Saturday, January 23, 2010

Scripturalism and Dialogue

Continuing with the examination of questions I am most often asked upon an explanation of my epistemological beliefs (see here and here), sometimes the questions are phrased in a question begging manner. For instance, when I explain that I reject empiricism, I am often asked why I even dialogue with people. After all, if I don't think the use of the senses are valid bases for justifying knowledge claims, what's the point? For all I know, I could be talking to a tree. Is the concept of dialogue the straw that breaks the Scripturalist's back? 

Firstly, as is fast becoming my motto: "every epistemological system stands or falls on the merits of its first principle[s]; thus, an argument against a first principle should be a reductio ad absurdem." At best, then, the above criticism merely shows me to be inconsistent in practice. In itself, the question doesn't imply anything about the first principle of Scripturalism. 

More importantly, however, the question is phrased in such a way as though it should be obvious that I am in dialogue, as though the idea I'm talking to a person is a brute fact. This is not so. If this claim is to have any force, the objector must explain the means by which he can [justifiably] know he is talking to me, and this inevitably fails. 

But how, then, is one to account for the Scripturalist's behavior? If I cannot know that I am in dialogue, why can it seem that way? If I am going to be consistent with Scripturalism, I must indeed admit I am opining any conversation; however - and this is the point - the purpose of epistemology is not so much a justification of one's beliefs to others as it is to oneself. Self-realized problems with various epistemologies or one's own epistemology may be introduced through the medium of opinion; I was reminded, for instance, of the issue of the canon when I opined a "C"atholic asked me about it (see above link). When one considers that one's opinions are the ultimate products of God, and that God causes everything for a reason, it is not surprising that Scripturalists should venture into alleged communication: to measure what is opined against God's word.
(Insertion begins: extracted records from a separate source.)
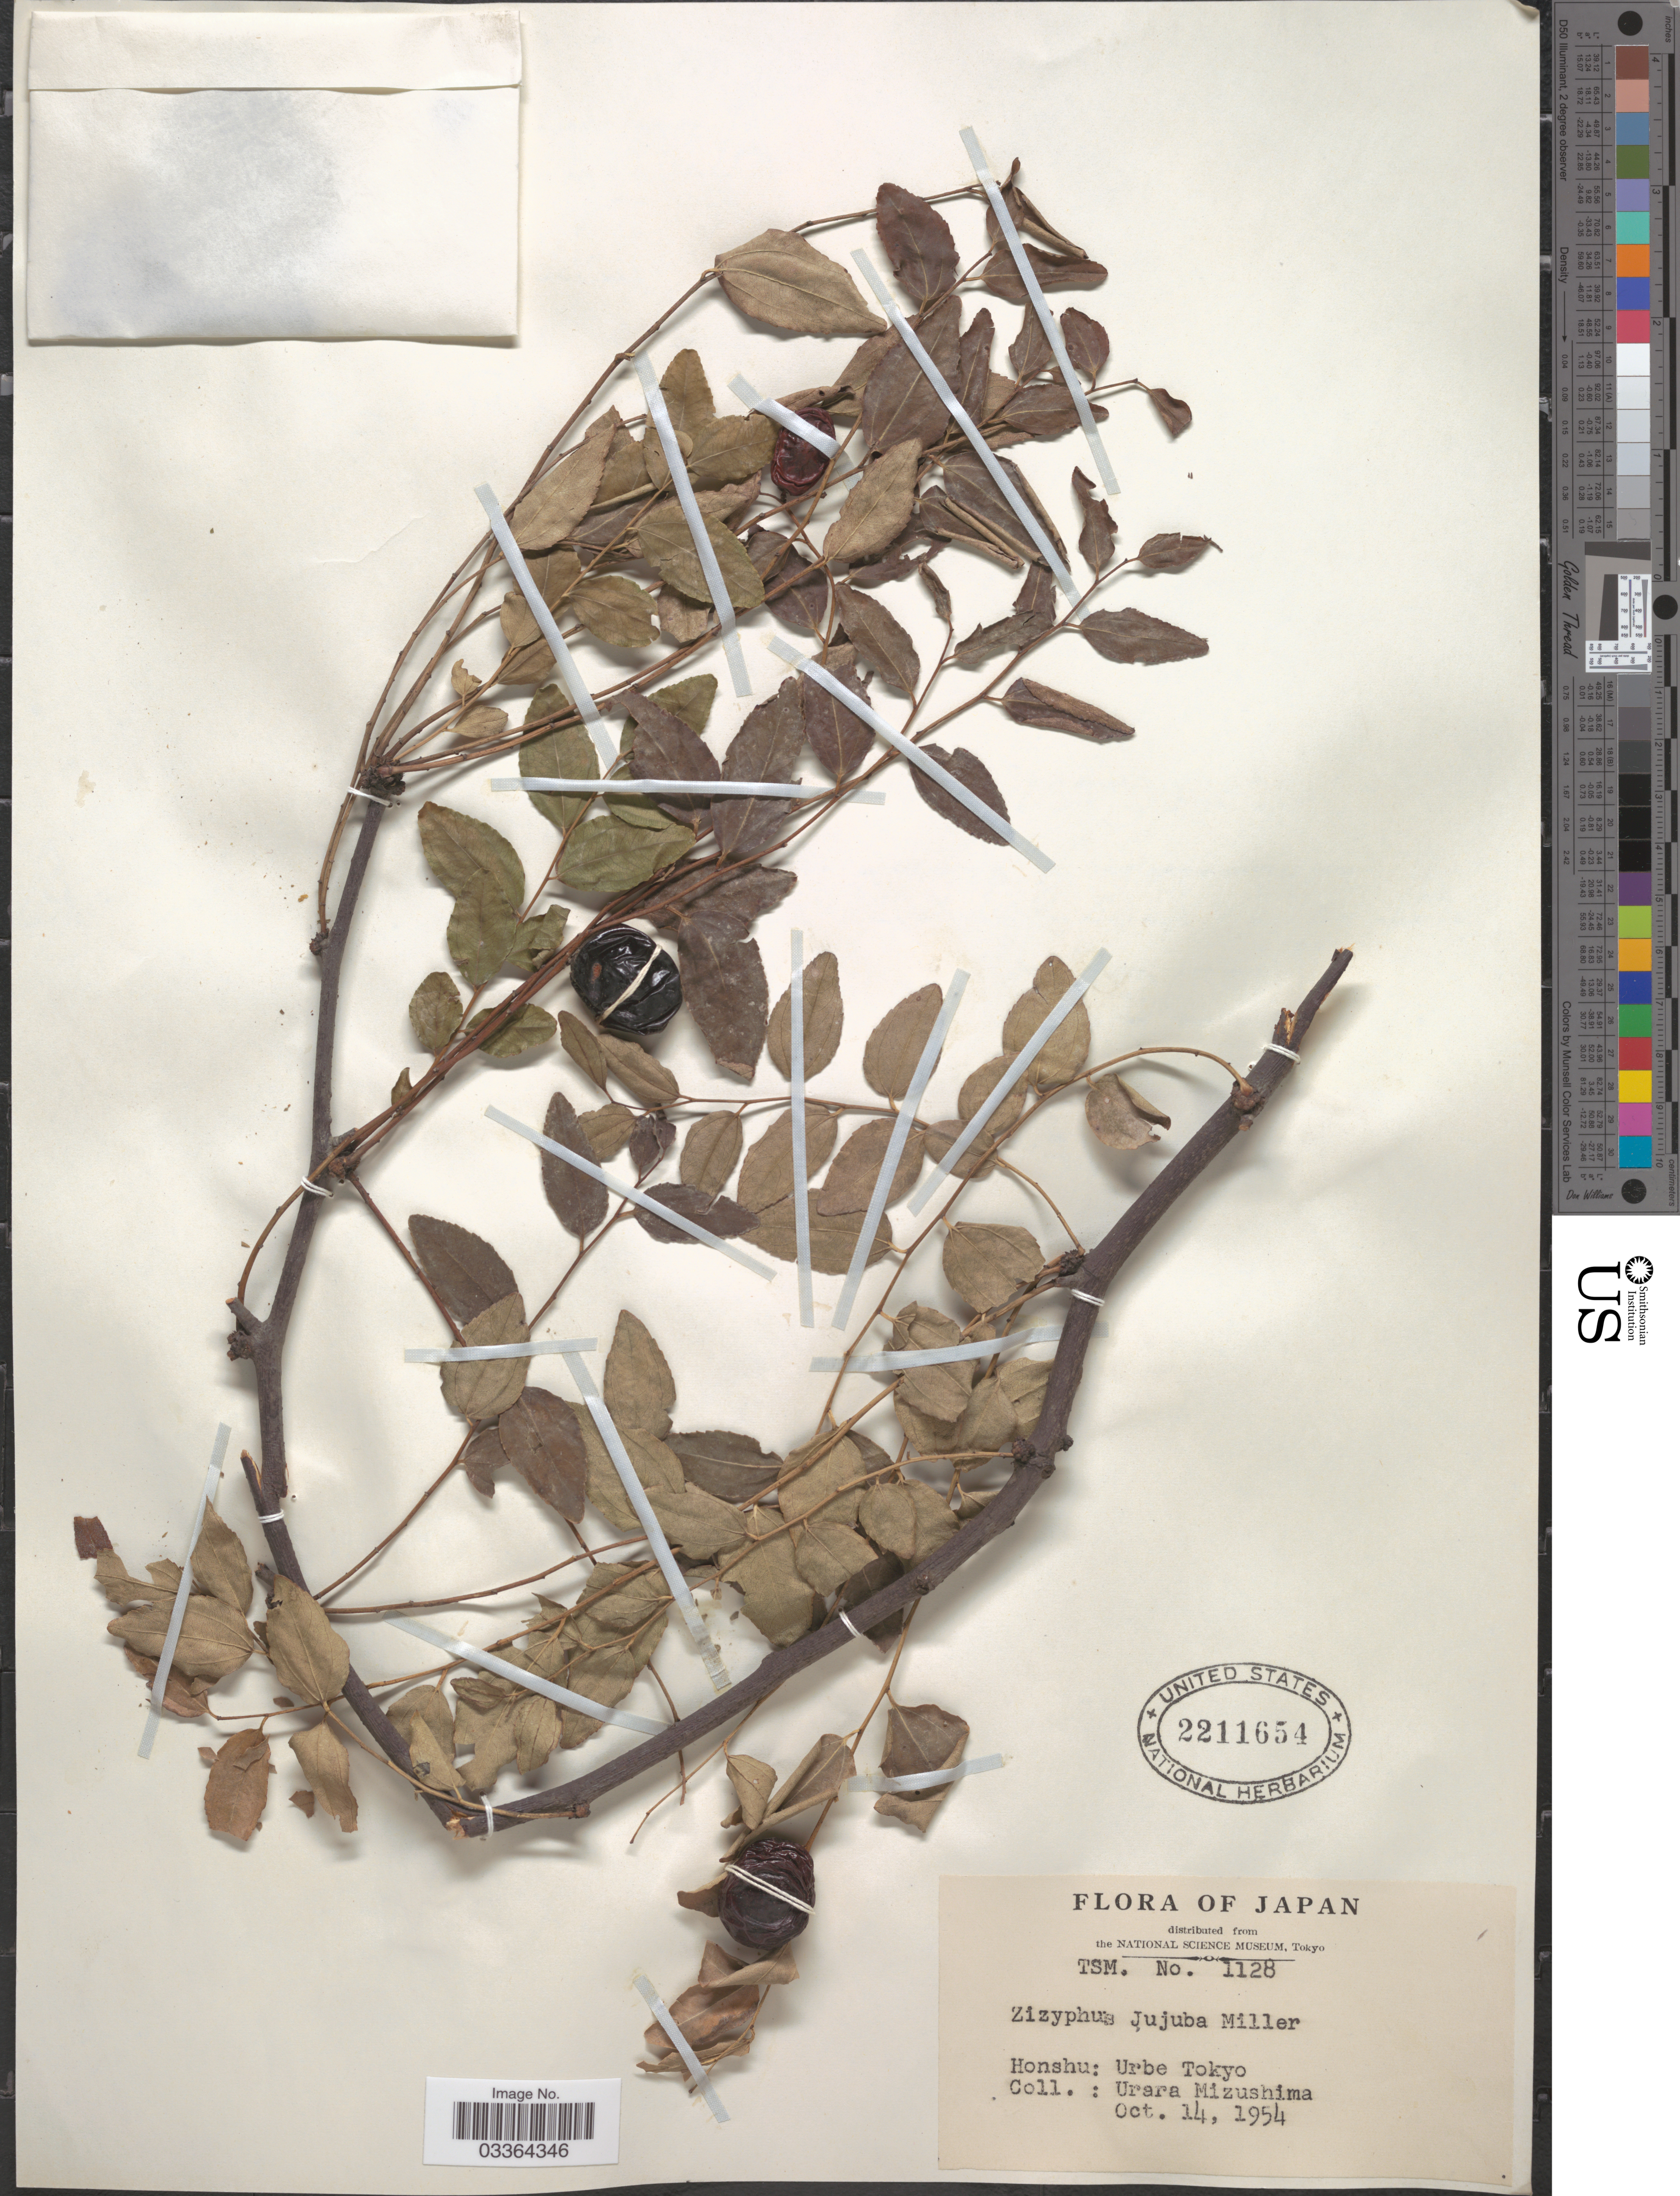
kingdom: Plantae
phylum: Tracheophyta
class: Magnoliopsida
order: Rosales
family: Rhamnaceae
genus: Ziziphus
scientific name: Ziziphus jujuba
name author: Mill.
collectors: U. Mizushima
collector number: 1128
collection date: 1954-10-14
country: Japan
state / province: Tokyo, Federal City of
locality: Hondo: Urbe Tokyo.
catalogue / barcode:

Hence, when a question comes to mind through the medium of alleged dialogue, as was the case with the canon, I returned to God's word to answer the question, a question which, even if a "C"atholic did not ask me, still enabled me to grow in grace and knowledge of God, enabling me to glorify in His sufficiency all the more. And that is the chief end of man, is it not?

1 comment:

Joshua Butcher said...

I find that empiricists give, at once, too much and too little credit to what is considered "knowledge." Too much, because they think they know, by empirical epistemology, much more than can actually be known, for their reduce all knowledge to the level of belief. Then, they attribute to little to belief, for the Scripturalist, while he has a narrow view of knowledge, recognizes the central role that belief plays in the affairs of human life, not least of which is his culpability before God (as a man thinks, so he is; whatever is not of faith is sin).

In his debate with Hoover, Clark was asked whether or not he could know a tree that he could see with his own eyes. Clark obviously denies knowledge of any tree, for he could provide no adequate definition of what a tree is, nor could Hoover prove how his sensations of sight could produce perception of the idea "tree" from some image recast in the mind from the sensation.

The empiricist rejects Scripturalism in much the same way as the unbeliever rejects God--he assumes his own belief is correct without having provided any definitions or demonstration, and because that belief makes his opponent's belief impossible, he simply rejects it on the basis of an assumption he has no knowledge of at all!